• Goal of the exercise
The answer must be the full listing, retyped exactly.
[Data in this exercise — start]
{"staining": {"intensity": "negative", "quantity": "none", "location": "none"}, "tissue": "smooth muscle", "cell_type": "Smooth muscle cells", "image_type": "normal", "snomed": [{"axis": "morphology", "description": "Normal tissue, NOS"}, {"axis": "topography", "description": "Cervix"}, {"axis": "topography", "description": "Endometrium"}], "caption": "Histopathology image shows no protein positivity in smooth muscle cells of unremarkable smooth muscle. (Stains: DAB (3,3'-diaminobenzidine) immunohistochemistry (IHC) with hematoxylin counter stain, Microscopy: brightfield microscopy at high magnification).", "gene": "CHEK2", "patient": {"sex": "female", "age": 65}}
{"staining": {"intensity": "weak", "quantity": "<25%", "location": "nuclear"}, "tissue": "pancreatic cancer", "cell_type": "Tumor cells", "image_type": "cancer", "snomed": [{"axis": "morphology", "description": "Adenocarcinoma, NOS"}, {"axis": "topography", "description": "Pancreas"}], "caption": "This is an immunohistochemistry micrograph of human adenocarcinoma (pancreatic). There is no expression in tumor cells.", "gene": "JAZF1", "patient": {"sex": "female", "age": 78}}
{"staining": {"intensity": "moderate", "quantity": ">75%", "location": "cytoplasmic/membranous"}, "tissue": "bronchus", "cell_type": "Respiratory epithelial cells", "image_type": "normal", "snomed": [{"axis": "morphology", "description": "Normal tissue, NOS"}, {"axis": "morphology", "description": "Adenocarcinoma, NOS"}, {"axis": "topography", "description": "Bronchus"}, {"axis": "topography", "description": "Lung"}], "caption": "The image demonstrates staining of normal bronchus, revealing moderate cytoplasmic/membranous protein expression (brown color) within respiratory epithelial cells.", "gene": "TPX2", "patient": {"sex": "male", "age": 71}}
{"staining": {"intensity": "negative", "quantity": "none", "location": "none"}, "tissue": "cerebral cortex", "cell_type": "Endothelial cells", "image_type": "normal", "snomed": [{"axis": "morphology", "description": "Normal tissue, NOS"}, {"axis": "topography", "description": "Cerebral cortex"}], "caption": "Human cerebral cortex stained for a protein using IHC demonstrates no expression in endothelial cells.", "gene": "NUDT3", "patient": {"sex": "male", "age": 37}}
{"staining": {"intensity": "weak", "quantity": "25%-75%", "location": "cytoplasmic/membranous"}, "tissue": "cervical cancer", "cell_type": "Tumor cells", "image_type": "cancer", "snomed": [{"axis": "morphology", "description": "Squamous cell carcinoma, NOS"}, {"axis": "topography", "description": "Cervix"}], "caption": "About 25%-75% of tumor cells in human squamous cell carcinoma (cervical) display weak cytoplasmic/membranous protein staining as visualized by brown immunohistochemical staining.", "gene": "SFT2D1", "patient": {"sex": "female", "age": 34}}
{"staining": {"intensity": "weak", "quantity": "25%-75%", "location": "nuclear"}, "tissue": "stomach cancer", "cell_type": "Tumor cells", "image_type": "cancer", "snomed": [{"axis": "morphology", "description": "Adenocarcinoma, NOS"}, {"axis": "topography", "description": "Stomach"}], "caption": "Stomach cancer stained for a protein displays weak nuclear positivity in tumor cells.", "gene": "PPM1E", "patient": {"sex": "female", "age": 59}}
[Data in this exercise — finish]
• Finished exercise
{"staining": {"intensity": "negative", "quantity": "none", "location": "none"}, "tissue": "smooth muscle", "cell_type": "Smooth muscle cells", "image_type": "normal", "snomed": [{"axis": "morphology", "description": "Normal tissue, NOS"}, {"axis": "topography", "description": "Cervix"}, {"axis": "topography", "description": "Endometrium"}], "caption": "Histopathology image shows no protein positivity in smooth muscle cells of unremarkable smooth muscle. (Stains: DAB (3,3'-diaminobenzidine) immunohistochemistry (IHC) with hematoxylin counter stain, Microscopy: brightfield microscopy at high magnification).", "gene": "CHEK2", "patient": {"sex": "female", "age": 65}}
{"staining": {"intensity": "weak", "quantity": "<25%", "location": "nuclear"}, "tissue": "pancreatic cancer", "cell_type": "Tumor cells", "image_type": "cancer", "snomed": [{"axis": "morphology", "description": "Adenocarcinoma, NOS"}, {"axis": "topography", "description": "Pancreas"}], "caption": "This is an immunohistochemistry micrograph of human adenocarcinoma (pancreatic). There is no expression in tumor cells.", "gene": "JAZF1", "patient": {"sex": "female", "age": 78}}
{"staining": {"intensity": "moderate", "quantity": ">75%", "location": "cytoplasmic/membranous"}, "tissue": "bronchus", "cell_type": "Respiratory epithelial cells", "image_type": "normal", "snomed": [{"axis": "morphology", "description": "Normal tissue, NOS"}, {"axis": "morphology", "description": "Adenocarcinoma, NOS"}, {"axis": "topography", "description": "Bronchus"}, {"axis": "topography", "description": "Lung"}], "caption": "The image demonstrates staining of normal bronchus, revealing moderate cytoplasmic/membranous protein expression (brown color) within respiratory epithelial cells.", "gene": "TPX2", "patient": {"sex": "male", "age": 71}}
{"staining": {"intensity": "negative", "quantity": "none", "location": "none"}, "tissue": "cerebral cortex", "cell_type": "Endothelial cells", "image_type": "normal", "snomed": [{"axis": "morphology", "description": "Normal tissue, NOS"}, {"axis": "topography", "description": "Cerebral cortex"}], "caption": "Human cerebral cortex stained for a protein using IHC demonstrates no expression in endothelial cells.", "gene": "NUDT3", "patient": {"sex": "male", "age": 37}}
{"staining": {"intensity": "weak", "quantity": "25%-75%", "location": "cytoplasmic/membranous"}, "tissue": "cervical cancer", "cell_type": "Tumor cells", "image_type": "cancer", "snomed": [{"axis": "morphology", "description": "Squamous cell carcinoma, NOS"}, {"axis": "topography", "description": "Cervix"}], "caption": "About 25%-75% of tumor cells in human squamous cell carcinoma (cervical) display weak cytoplasmic/membranous protein staining as visualized by brown immunohistochemical staining.", "gene": "SFT2D1", "patient": {"sex": "female", "age": 34}}
{"staining": {"intensity": "weak", "quantity": "25%-75%", "location": "nuclear"}, "tissue": "stomach cancer", "cell_type": "Tumor cells", "image_type": "cancer", "snomed": [{"axis": "morphology", "description": "Adenocarcinoma, NOS"}, {"axis": "topography", "description": "Stomach"}], "caption": "Stomach cancer stained for a protein displays weak nuclear positivity in tumor cells.", "gene": "PPM1E", "patient": {"sex": "female", "age": 59}}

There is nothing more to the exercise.